Je connais Wally Salem et son label The Beautiful Music depuis au moins 2007, grâce à sa série de compilations en hommage aux Television Personalities. Un projet de longue haleine, auquel j'ai même contribué en bonus du volume 3, qui comptera à terme dix volumes. Le cinquième est actuellement en préparation. Mais au-delà de cette série, The Beautiful Music est devenu au fil des années un label reconnu dans le cercle de l'International Pop Underground, un véritable label indépendant passionné qui, depuis sa base au Canada, donne leur chance à des artistes et groupes gallois, écossais, américains, espagnols ou canadiens.
Parmi les nouvelles parutions de cet automne que Wally m'a gentiment offertes (il est réputé par ailleurs pour gonfler les colis des commandes qu'il envoie avec des bonus et des surprises...!), il y a notamment de très bons albums par Exploding Flowers et Lisa Mychols & Super 8.
Et puis, il y a ce premier album de The Dupont Circles, un groupe dont le nom vient d'un rond-point et quartier de Washington, la ville d'origine du groupe. Le titre, In search of the family Gredunza fait sûrement référence à un dessin animé de 1971 adapté du livre The cat in the hat de Dr. Seuss. Il y est fait plusieurs fois mention de cette famille Gredunza et l'acteur Allan Sherman, qui joue le rôle du chat, y chante une chanson à ce sujet.
La pochette est très réussie, avec ce qui ressemble à un collage surréaliste de gravures. Elle m'a instantanément fait penser à celle de 25 o' clock des Dukes of stratosphear, qui était elle-même un pastiche d'art psychédélique sixties.
C'est donc le premier album de ce groupe... trente ans après sa formation ! Sur cette longue période, le groupe a connu trois principales incarnations, avec comme noyau central le guitariste et organiste Michael Bennet et le batteur-chanteur Bob Primosch.
Le groupe avait précédemment sorti deux 45 tours, Sarah the weather girl en 1995 et The 53 bicycles EP, dont on retrouve ici cinq des six titres, auxquels s'ajoutent des titres inédits couvrant toutes les périodes du groupe. Il semble que The Dupont Circles aime prendre son temps : ce projet de compilation aurait mis cinq ans pour aboutir.
Côté musique, on découvre, sans surprise chez The Beautiful Music, une noisy pop teintée de psychédélisme, avec plusieurs titres qui ont un son garage assez marqué. Dans un style et avec des influences similaires, avec aussi un parcours au long cours, j'ai pensé à l'écoute aux allemands francophiles The Truffauts, que je verrais bien d'ailleurs au catalogue de The Beautiful Music.
Les influences du groupe se reflètent dans les trois reprises au programme : Tales of Flossie Fillet, à l'origine une face B de 1968 de Turquoise; Joke's on Zandra, excellente version d'une chanson de The Times que je ne connaissais pas, parue en 1985 sur Go! with The Times; et bien sûr la très bonne reprise de How I learned to love the bomb, précédemment parue sur le volume 4 des hommages aux Television Personalities. A cette occasion, je viens de me rendre compte avec horreur que j'ai chroniqué deux fois à cinq ans d'écart le maxi original des TVPs, en 2012 puis en 2017 au moment de la sortie de mon livre Journal d'un fan de chambre. C'est d'autant plus bête que,la deuxième fois, j'aurais pu choisir à la place le petit 45 tours, qui a une pochette et des faces B différentes.

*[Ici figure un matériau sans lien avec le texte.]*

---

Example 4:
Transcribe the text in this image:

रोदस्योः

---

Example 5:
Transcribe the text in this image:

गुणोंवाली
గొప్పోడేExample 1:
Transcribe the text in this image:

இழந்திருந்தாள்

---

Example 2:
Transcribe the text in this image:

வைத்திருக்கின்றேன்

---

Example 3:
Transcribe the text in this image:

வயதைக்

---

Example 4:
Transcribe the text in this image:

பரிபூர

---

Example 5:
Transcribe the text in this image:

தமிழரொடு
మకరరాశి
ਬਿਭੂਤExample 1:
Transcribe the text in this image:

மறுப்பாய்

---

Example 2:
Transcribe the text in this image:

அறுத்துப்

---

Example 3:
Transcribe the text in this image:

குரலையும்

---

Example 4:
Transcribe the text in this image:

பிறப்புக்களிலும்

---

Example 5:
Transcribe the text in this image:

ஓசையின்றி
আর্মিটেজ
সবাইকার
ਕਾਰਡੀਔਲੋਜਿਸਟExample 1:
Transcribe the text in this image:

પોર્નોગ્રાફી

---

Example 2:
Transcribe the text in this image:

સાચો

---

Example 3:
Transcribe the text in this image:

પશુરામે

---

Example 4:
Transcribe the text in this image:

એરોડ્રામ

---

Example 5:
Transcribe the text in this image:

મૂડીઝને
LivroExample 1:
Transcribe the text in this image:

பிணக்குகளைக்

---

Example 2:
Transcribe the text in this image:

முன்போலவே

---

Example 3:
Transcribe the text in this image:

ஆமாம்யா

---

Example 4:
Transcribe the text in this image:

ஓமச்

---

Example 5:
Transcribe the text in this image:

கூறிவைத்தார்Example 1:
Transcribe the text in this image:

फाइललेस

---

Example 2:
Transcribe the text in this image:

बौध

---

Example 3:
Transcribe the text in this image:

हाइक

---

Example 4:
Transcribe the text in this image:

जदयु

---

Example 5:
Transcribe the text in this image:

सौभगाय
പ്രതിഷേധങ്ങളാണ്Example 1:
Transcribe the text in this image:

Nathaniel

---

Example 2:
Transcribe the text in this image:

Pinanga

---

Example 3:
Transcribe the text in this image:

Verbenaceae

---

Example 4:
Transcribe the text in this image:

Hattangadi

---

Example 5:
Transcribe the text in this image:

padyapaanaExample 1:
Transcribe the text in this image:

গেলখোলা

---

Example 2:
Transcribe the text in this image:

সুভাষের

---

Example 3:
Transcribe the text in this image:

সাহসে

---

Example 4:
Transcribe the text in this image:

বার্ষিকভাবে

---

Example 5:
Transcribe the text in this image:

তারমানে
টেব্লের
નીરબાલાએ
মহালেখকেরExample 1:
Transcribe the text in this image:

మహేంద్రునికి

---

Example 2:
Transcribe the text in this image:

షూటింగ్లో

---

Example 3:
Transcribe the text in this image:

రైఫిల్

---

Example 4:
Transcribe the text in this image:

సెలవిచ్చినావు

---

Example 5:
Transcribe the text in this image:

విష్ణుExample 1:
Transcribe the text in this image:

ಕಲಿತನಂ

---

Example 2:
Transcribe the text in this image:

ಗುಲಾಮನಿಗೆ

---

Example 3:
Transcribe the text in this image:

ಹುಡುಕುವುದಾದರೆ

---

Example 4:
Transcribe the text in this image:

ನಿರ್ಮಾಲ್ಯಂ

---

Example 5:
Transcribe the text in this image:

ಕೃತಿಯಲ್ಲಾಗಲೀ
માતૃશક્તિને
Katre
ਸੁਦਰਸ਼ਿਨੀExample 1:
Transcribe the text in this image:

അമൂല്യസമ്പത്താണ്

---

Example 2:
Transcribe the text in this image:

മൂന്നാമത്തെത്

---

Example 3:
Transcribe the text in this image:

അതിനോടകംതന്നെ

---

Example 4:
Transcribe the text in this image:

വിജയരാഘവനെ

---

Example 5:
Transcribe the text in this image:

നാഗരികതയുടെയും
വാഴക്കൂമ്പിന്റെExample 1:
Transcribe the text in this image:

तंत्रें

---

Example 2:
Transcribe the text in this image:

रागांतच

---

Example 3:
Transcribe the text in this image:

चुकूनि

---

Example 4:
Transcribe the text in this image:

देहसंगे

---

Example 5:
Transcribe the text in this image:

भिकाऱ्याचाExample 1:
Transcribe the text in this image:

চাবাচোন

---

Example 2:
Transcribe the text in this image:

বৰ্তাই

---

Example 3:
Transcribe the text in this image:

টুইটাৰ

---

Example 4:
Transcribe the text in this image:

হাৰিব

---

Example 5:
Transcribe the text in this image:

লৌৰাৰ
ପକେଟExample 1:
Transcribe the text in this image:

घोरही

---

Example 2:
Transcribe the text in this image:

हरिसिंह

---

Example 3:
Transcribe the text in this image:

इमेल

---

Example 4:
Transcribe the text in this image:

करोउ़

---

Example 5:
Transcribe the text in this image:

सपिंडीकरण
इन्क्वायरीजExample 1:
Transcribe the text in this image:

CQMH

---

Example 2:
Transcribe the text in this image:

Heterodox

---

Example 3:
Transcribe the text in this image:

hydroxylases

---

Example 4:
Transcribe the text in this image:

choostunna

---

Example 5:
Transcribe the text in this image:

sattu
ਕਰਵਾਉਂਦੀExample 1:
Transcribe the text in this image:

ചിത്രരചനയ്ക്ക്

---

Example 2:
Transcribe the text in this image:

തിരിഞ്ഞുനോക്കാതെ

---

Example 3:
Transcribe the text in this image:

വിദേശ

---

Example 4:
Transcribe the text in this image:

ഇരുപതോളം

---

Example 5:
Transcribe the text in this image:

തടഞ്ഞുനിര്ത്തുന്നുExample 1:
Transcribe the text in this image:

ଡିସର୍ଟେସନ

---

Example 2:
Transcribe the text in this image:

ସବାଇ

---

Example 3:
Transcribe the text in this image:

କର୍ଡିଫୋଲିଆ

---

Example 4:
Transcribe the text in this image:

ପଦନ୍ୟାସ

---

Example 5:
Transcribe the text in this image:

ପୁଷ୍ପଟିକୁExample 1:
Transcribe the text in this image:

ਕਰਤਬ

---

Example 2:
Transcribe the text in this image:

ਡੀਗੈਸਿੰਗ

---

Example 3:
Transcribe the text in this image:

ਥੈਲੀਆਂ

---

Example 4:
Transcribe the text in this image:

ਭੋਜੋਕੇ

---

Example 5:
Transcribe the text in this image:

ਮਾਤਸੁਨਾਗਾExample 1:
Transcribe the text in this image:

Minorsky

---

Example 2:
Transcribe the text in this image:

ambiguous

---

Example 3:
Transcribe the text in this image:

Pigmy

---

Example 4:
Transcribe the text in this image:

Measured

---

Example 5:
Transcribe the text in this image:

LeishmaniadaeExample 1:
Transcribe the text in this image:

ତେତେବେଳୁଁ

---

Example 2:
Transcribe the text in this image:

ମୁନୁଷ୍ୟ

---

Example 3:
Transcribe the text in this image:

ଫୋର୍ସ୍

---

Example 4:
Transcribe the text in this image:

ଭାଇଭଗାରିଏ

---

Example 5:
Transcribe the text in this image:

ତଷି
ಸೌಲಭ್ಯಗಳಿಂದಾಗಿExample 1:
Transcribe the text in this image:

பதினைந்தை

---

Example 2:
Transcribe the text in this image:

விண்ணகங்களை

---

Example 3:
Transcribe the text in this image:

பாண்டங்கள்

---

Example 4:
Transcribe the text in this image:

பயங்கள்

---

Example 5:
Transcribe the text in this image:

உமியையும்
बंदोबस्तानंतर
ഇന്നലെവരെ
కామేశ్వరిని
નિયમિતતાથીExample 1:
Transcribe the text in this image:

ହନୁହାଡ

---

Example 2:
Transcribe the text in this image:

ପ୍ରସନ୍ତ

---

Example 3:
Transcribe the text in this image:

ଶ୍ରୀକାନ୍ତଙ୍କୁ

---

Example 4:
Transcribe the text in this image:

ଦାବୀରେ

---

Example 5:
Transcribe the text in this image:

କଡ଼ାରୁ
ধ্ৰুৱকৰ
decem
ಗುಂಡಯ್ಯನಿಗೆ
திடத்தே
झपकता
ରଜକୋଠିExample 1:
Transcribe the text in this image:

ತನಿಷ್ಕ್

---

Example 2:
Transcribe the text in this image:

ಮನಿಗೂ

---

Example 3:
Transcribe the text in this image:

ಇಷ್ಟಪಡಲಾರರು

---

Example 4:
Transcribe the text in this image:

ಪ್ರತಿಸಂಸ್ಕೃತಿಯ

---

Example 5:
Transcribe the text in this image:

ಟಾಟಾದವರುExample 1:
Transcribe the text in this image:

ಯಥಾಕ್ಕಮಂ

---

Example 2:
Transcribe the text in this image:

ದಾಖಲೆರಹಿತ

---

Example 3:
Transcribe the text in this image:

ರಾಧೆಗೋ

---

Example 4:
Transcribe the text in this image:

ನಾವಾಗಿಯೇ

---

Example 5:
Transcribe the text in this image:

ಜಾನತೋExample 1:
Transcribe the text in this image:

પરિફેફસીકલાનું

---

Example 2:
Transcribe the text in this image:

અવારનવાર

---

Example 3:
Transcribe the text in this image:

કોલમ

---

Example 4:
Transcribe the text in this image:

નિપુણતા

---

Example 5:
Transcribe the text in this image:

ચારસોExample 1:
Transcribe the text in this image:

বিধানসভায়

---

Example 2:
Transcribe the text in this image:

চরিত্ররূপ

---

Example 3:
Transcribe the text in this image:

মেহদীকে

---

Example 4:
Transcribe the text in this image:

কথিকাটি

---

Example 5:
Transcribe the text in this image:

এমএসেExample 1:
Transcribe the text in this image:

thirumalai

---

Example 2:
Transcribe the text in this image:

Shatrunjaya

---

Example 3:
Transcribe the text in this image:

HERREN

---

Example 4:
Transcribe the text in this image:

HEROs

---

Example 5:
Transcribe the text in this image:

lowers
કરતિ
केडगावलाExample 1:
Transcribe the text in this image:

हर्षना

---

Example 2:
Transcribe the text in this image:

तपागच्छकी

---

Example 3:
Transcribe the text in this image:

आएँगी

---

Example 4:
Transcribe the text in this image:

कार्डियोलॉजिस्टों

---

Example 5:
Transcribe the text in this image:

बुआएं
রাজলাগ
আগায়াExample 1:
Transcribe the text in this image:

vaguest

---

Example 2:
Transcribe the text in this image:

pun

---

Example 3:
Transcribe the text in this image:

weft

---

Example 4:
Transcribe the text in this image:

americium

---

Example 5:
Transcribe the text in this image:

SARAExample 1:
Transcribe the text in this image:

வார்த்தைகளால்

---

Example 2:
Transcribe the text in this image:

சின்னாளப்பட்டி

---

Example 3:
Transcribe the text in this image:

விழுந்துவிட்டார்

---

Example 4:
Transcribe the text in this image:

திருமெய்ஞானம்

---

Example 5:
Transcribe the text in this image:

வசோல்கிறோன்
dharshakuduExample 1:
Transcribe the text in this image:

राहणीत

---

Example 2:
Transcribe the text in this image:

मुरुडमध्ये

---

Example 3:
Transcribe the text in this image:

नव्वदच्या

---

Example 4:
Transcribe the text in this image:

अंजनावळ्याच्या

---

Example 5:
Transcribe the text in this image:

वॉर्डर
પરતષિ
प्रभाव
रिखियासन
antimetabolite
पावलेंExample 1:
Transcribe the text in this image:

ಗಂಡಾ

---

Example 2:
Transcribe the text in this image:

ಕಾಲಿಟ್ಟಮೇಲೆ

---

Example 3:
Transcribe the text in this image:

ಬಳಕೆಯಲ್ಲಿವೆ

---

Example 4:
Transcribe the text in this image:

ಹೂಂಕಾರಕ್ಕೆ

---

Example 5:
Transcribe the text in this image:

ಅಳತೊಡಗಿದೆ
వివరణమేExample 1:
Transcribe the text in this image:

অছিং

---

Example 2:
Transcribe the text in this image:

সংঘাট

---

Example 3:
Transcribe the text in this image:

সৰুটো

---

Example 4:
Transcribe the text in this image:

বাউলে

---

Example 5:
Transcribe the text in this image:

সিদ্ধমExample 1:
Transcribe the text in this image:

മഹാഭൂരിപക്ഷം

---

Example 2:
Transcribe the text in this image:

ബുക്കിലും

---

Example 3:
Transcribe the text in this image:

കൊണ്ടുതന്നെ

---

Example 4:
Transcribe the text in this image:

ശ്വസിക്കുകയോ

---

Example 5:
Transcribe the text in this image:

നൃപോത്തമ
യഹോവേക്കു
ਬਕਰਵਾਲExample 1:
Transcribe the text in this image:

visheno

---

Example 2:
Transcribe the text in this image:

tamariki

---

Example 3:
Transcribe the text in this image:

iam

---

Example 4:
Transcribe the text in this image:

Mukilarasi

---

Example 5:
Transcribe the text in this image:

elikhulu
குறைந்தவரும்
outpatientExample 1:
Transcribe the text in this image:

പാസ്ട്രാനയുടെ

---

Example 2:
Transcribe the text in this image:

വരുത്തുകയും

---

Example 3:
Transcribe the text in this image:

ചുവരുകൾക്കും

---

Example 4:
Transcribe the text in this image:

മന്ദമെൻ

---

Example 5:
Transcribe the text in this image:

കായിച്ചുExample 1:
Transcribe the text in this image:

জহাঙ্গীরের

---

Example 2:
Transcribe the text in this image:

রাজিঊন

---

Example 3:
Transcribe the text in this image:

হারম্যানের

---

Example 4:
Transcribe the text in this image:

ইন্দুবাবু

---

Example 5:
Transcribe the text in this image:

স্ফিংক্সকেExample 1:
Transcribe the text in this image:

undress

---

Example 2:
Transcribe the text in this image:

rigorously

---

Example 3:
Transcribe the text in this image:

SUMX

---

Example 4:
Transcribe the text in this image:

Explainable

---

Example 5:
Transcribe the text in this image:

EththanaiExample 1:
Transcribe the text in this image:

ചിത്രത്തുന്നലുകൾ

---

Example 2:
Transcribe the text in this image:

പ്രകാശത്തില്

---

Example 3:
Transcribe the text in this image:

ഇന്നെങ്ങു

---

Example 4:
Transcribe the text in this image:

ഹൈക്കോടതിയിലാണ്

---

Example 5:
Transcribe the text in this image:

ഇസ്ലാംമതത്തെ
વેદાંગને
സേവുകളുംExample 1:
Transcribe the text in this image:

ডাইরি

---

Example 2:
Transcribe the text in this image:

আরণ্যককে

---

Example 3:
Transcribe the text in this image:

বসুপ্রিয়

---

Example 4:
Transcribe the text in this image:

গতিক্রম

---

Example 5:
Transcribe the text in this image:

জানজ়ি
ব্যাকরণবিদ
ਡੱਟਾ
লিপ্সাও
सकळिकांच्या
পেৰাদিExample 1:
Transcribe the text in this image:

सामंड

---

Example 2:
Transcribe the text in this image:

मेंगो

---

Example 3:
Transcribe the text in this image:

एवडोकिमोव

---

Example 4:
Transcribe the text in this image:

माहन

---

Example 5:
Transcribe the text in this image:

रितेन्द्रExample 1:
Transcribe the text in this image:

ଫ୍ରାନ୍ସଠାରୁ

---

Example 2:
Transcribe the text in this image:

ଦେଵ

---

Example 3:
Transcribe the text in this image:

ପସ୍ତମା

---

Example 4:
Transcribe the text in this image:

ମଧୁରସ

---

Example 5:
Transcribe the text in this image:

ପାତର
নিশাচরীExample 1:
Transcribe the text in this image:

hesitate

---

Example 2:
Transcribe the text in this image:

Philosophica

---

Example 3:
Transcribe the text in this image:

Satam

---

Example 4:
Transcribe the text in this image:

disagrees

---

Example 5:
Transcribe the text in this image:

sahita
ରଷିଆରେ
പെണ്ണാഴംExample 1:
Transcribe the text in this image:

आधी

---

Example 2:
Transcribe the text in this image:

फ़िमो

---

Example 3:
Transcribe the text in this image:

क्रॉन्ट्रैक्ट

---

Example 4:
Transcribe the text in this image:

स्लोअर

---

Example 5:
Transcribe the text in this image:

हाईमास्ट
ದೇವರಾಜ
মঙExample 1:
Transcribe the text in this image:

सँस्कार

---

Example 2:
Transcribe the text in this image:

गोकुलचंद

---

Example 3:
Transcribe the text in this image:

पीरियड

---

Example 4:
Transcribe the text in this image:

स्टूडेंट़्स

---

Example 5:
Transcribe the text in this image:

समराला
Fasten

Pour ce qui est des chansons originales, je me suis rendu compte que j'ai tendance à préférer les chansons inédites à celles des singles, même si j'aime bien Everywhere girl, 53 bicyles, l'instrumental Sputnik et Sarah the weather girl. Et donc, mon original préféré est The man in the snuff shop, et j'apprécie aussi particulièrement The trip, Locked away, qui me rappelle les amis Jasmine Minks, Wonder et les plutôt garage Get down off my back et Tick tock.
Je n'ai jamais rencontré Wally et je ne verrai probablement jamais The Dupont Circles en concert, mais notre passion commune pour la musique nous rapproche et c'est comme si c'étaient de vieux amis, membres d'un réseau qui fait le tour du monde.